I tell that story because I have one point that keeps demonstrating itself to me year after year: most people have not rejected Yeshua. Most people have rejected Christianity. Mostly because so many Christians are assholes.
They can’t reject Yeshua because they don’t know what He taught or what He said. So much of what the Church teaches is man-made doctrine and is not based on anything in the Scriptures. They push their own prejudices as Gospel truth. They politicize in His Name. “Jesus would have supported this!” “Jesus would have been against that!” Whatever they don’t like becomes heinous sin but whatever they like is somehow excused.
Christians have a tendency to look down on those who do not believe. “They have rejected God! They are filthy, rotten sinners!” Well, we’re all filthy, rotten sinners. Are they any worse because they do not believe? No. Are they less moral? Probably not. I’ve known many unbelievers who were much more Messiah-like than many Christians.
This is why I think proper theology is so important. So many Christians look down on unbelievers because they honestly believe their faith makes them better than them. “I’m good, so I believed. I did not reject God so I am more worthy.” That is where the stereotypical Bible-thumper, frothing at the mouth while he tosses out damnation like Mardi Gras beads, comes from. “I believe because I am better than you.”
Now, in addition to being a student of Messianic Judaism, I am also quite entrenched in Reformed Theology (often called “Calvinism,” based on the writings of Swiss Reformer John Calvin) and most of my beliefs are filtered through that. If you look back over time, many of the greatest evangelists of the modern era (including Billy Graham, Billy Sunday, Charles Spurgeon, and Jonathan Edwards) come from the Reformed tradition. Why do I believe that is?
I think it is because Reformed Theology (which, in part, covers issues such as unconditional election and eternal assurance) gives us the proper perspective. While some walk around and think “I believe because I am better,” the Reformed recognize that we only believe because God has given us the faith. “I believe because God has allowed me to believe.”
I spent many of my school years as an agnostic or Deist. I generally believed in a God but did not think He was particular interested in our day-to-day issues and I certainly did not believe He loved us. God was not personal. He was a force … He was a thing. I was an unbeliever.

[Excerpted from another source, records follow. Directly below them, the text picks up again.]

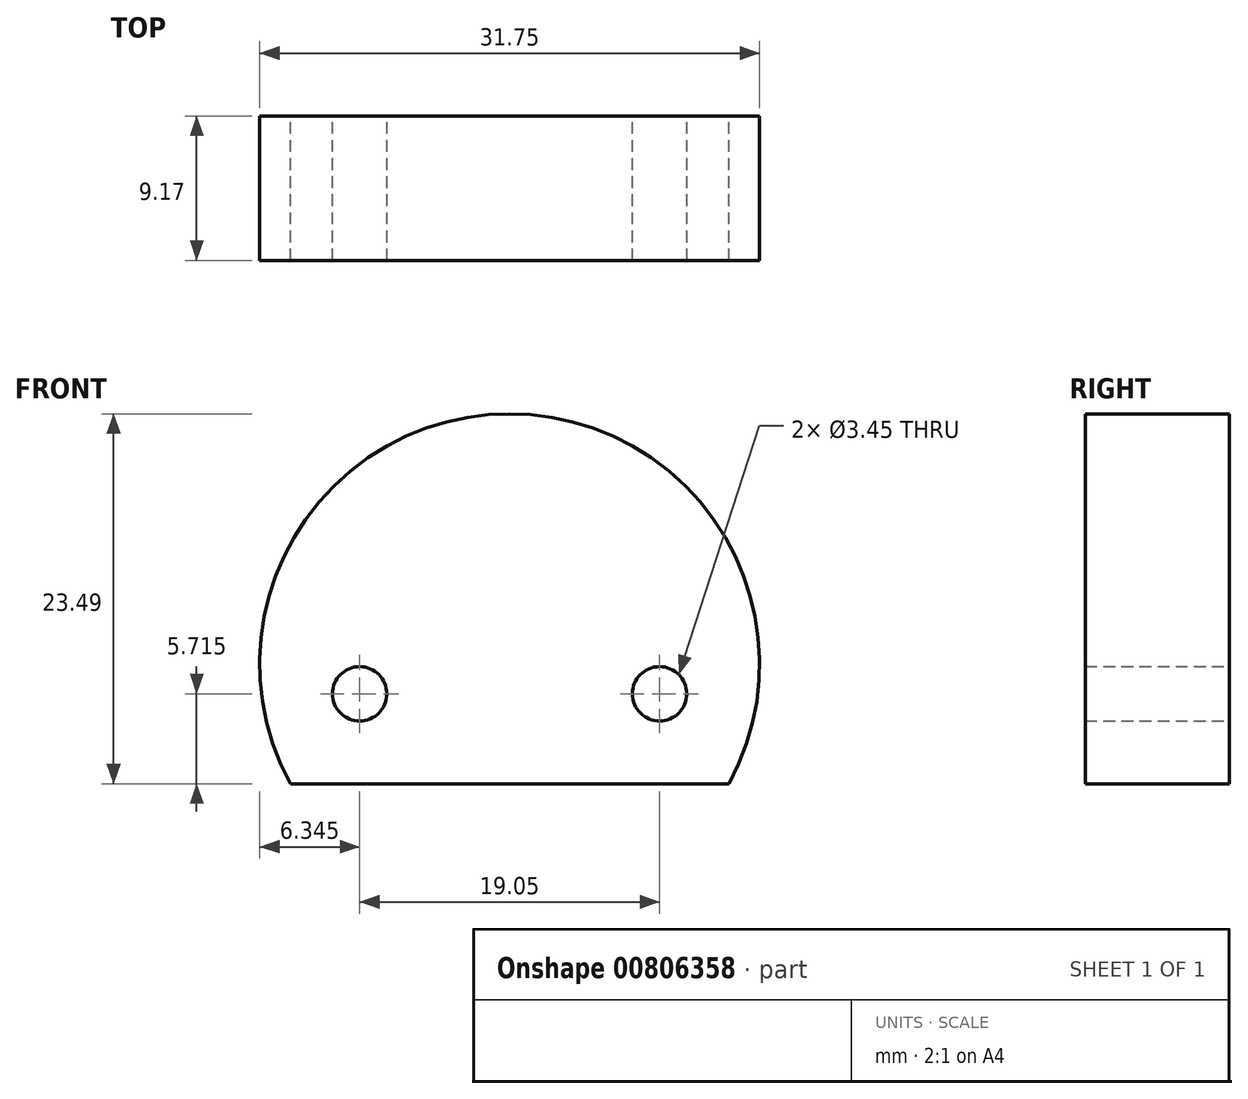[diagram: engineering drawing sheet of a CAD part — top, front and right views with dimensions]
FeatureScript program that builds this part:
annotation { "Feature Type Name" : "Feature", "Feature Type Description" : "" }
export const myFeature = defineFeature(function(context is Context, id is Id, definition is map)
    precondition{}
    {
        {
            var Q0;
            Q0=qCreatedBy(makeId("Front.planeOp"),FACE);
            var sketch = newSketch(context, id + "F0", { "sketchPlane" : qUnion([Q0])});
            skArc(sketch, "E0", {"start": v(13.93, -7.62) * mm, "mid": v(0, 15.88) * mm, "end": v(-13.93, -7.62) * mm});
            skLineSegment(sketch, "E1", {"start": v(-13.93, -7.62) * mm, "end": v(13.93, -7.62) * mm});
            skLineSegment(sketch, "E2", {"start": v(-12.6, -1.9) * mm, "end": v(11.15, -1.9) * mm, "construction": true});
            skCircle(sketch, "E3", {"center": v(-9.53, -1.9) * mm, "radius": 1.73 * mm});
            skCircle(sketch, "E4", {"center": v(9.53, -1.9) * mm, "radius": 1.73 * mm});
            skSolve(sketch);
        }
        {
            var Q0;
            Q0 = qSketchRegion(id + "F0", true);
            extrude(context, id + "F1", {"entities" : qUnion([Q0]), "depth" : 9.17 * mm, "offsetDistance" : 25.4 * mm});
        }
    });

So, what happened between that point and the point where I believed? Did I get smarter? Did I suddenly become more moral? No! I believed because God revealed Himself to me, softened my heart, and regenerated my spirit. It was nothing I did. It was nothing I earned, deserved, or gained of my own accord. God’s grace was demonstrated through my faith. I had faith because He had given it to me.
Now, how does this relate to the unbeliever? The unbeliever is not my enemy. The unbeliever is not less moral than I am. The unbeliever is not less intelligent than I am. The unbeliever probably isn’t much different than I am, at all. I have friends of many different faiths or no faith at all. Does this make me pious and them dirty, rotten sinners? Far from it. It simply means that God has revealed Himself to me and not them.
So, I respect them. I can respect their opinions and beliefs even if I respectfully disagree. I understand why they believe the way they do. I am certainly no better, no more pious, and no more worthy than they are. We’re the same.
I know a lot of this particular post was written to those of the Judeo-Christian world and may use some “insider” information. To my pagan, atheist, and agnostic friends who may be reading, I simply want to say that you should never let people define God or Jesus for you. I implore you to give His Word a look for yourself. Learn some of what He taught and see if it does not speak to you. The word “Gospel” literally means “Good News.” It’s supposed to be liberating. It’s supposed to be inspiring. I’m sorry so many people have tried to use it to make you second-class citizens.